§ **The data**
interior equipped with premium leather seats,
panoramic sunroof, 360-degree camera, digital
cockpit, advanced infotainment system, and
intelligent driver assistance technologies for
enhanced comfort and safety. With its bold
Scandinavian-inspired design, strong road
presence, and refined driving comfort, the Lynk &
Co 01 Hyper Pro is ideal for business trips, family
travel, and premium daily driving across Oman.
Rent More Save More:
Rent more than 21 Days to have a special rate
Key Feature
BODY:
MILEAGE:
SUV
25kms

§ **Directions**
Write out the text of the records again, substituting "luxury" for every occurrence of "premium" and leaving everything else unchanged.

§ **Written answer**
interior equipped with luxury leather seats,
panoramic sunroof, 360-degree camera, digital
cockpit, advanced infotainment system, and
intelligent driver assistance technologies for
enhanced comfort and safety. With its bold
Scandinavian-inspired design, strong road
presence, and refined driving comfort, the Lynk &
Co 01 Hyper Pro is ideal for business trips, family
travel, and luxury daily driving across Oman.
Rent More Save More:
Rent more than 21 Days to have a special rate
Key Feature
BODY:
MILEAGE:
SUV
25kms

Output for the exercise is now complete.